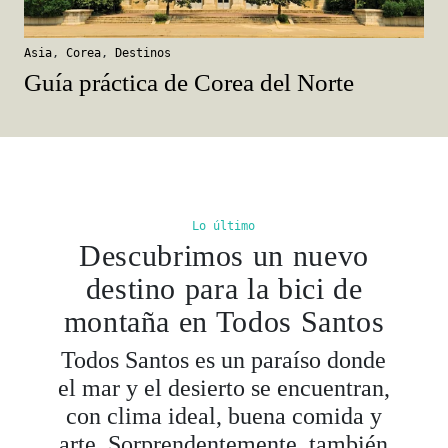
Asia
,
Corea
,
Destinos
Guía práctica de Corea del Norte
Lo último
Descubrimos un nuevo
destino para la bici de
montaña en Todos Santos
Todos Santos es un paraíso donde
el mar y el desierto se encuentran,
con clima ideal, buena comida y
arte. Sorprendentemente, también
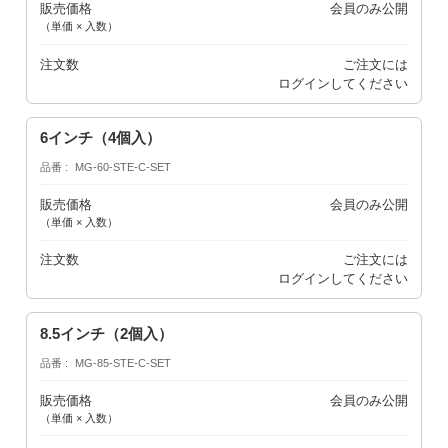
販売価格
会員のみ公開
（単価 × 入数）
注文数
ご注文には
ログイン
してください
6インチ（4個入）
品番
MG-60-STE-C-SET
販売価格
会員のみ公開
（単価 × 入数）
注文数
ご注文には
ログイン
してください
8.5インチ（2個入）
品番
MG-85-STE-C-SET
販売価格
会員のみ公開
（単価 × 入数）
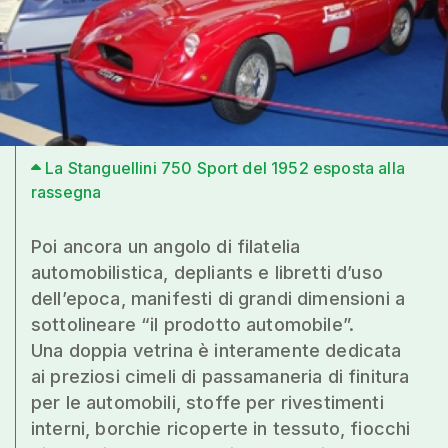
La Stanguellini 750 Sport del 1952 esposta alla
rassegna
Poi ancora un angolo di filatelia
automobilistica, depliants e libretti d’uso
dell’epoca, manifesti di grandi dimensioni a
sottolineare “il prodotto automobile”.
Una doppia vetrina è interamente dedicata
ai preziosi cimeli di passamaneria di finitura
per le automobili, stoffe per rivestimenti
interni, borchie ricoperte in tessuto, fiocchi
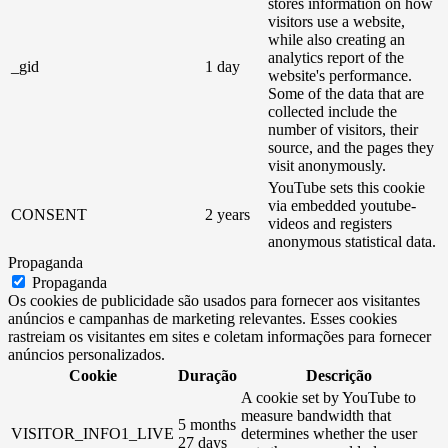
stores information on how
visitors use a website,
while also creating an
analytics report of the
_gid
1 day
website's performance.
Some of the data that are
collected include the
number of visitors, their
source, and the pages they
visit anonymously.
YouTube sets this cookie
via embedded youtube-
CONSENT
2 years
videos and registers
anonymous statistical data.
Propaganda
Propaganda
Os cookies de publicidade são usados ​​para fornecer aos visitantes
anúncios e campanhas de marketing relevantes. Esses cookies
rastreiam os visitantes em sites e coletam informações para fornecer
anúncios personalizados.
Cookie
Duração
Descrição
A cookie set by YouTube to
measure bandwidth that
5 months
VISITOR_INFO1_LIVE
determines whether the user
27 days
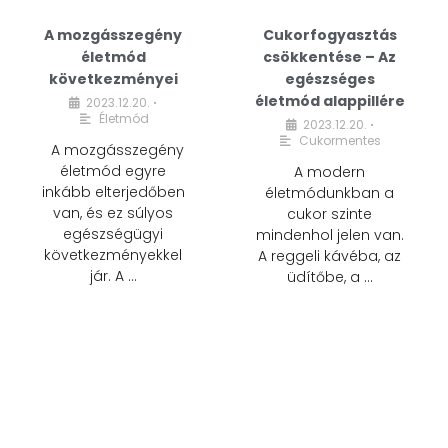
A mozgásszegény
Cukorfogyasztás
életmód
csökkentése – Az
következményei
egészséges
életmód alappillére
2023.12.20.
•
Életmód
2023.12.20.
•
Cukormentes
A mozgásszegény
életmód egyre
A modern
inkább elterjedőben
életmódunkban a
van, és ez súlyos
cukor szinte
egészségügyi
mindenhol jelen van.
következményekkel
A reggeli kávéba, az
jár. A …
üdítőbe, a …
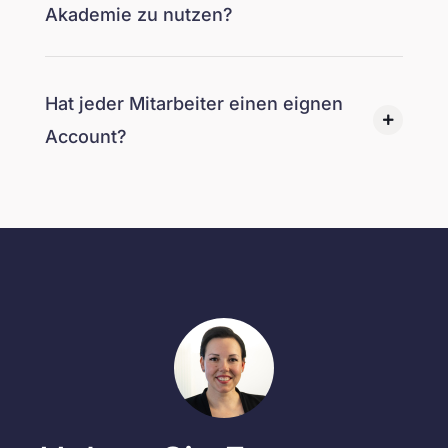
Akademie zu nutzen?
Hat jeder Mitarbeiter einen eignen
Account?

◆ REQUEST ◆
Write out every line of the entries above exactly, and omit their pictures.

◆ ANSWER FOR THE TASK ◆
Asia
,
Corea
,
Destinos
Guía práctica de Corea del Norte
Lo último
Descubrimos un nuevo
destino para la bici de
montaña en Todos Santos
Todos Santos es un paraíso donde
el mar y el desierto se encuentran,
con clima ideal, buena comida y
arte. Sorprendentemente, también
販売価格
会員のみ公開
（単価 × 入数）
注文数
ご注文には
ログイン
してください
6インチ（4個入）
品番
MG-60-STE-C-SET
販売価格
会員のみ公開
（単価 × 入数）
注文数
ご注文には
ログイン
してください
8.5インチ（2個入）
品番
MG-85-STE-C-SET
販売価格
会員のみ公開
（単価 × 入数）
La Stanguellini 750 Sport del 1952 esposta alla
rassegna
Poi ancora un angolo di filatelia
automobilistica, depliants e libretti d’uso
dell’epoca, manifesti di grandi dimensioni a
sottolineare “il prodotto automobile”.
Una doppia vetrina è interamente dedicata
ai preziosi cimeli di passamaneria di finitura
per le automobili, stoffe per rivestimenti
interni, borchie ricoperte in tessuto, fiocchi
stores information on how
visitors use a website,
while also creating an
analytics report of the
_gid
1 day
website's performance.
Some of the data that are
collected include the
number of visitors, their
source, and the pages they
visit anonymously.
YouTube sets this cookie
via embedded youtube-
CONSENT
2 years
videos and registers
anonymous statistical data.
Propaganda
Propaganda
Os cookies de publicidade são usados ​​para fornecer aos visitantes
anúncios e campanhas de marketing relevantes. Esses cookies
rastreiam os visitantes em sites e coletam informações para fornecer
anúncios personalizados.
Cookie
Duração
Descrição
A cookie set by YouTube to
measure bandwidth that
5 months
VISITOR_INFO1_LIVE
determines whether the user
27 days
A mozgásszegény
Cukorfogyasztás
életmód
csökkentése – Az
következményei
egészséges
életmód alappillére
2023.12.20.
•
Életmód
2023.12.20.
•
Cukormentes
A mozgásszegény
életmód egyre
A modern
inkább elterjedőben
életmódunkban a
van, és ez súlyos
cukor szinte
egészségügyi
mindenhol jelen van.
következményekkel
A reggeli kávéba, az
jár. A …
üdítőbe, a …
Akademie zu nutzen?
Hat jeder Mitarbeiter einen eignen
Account?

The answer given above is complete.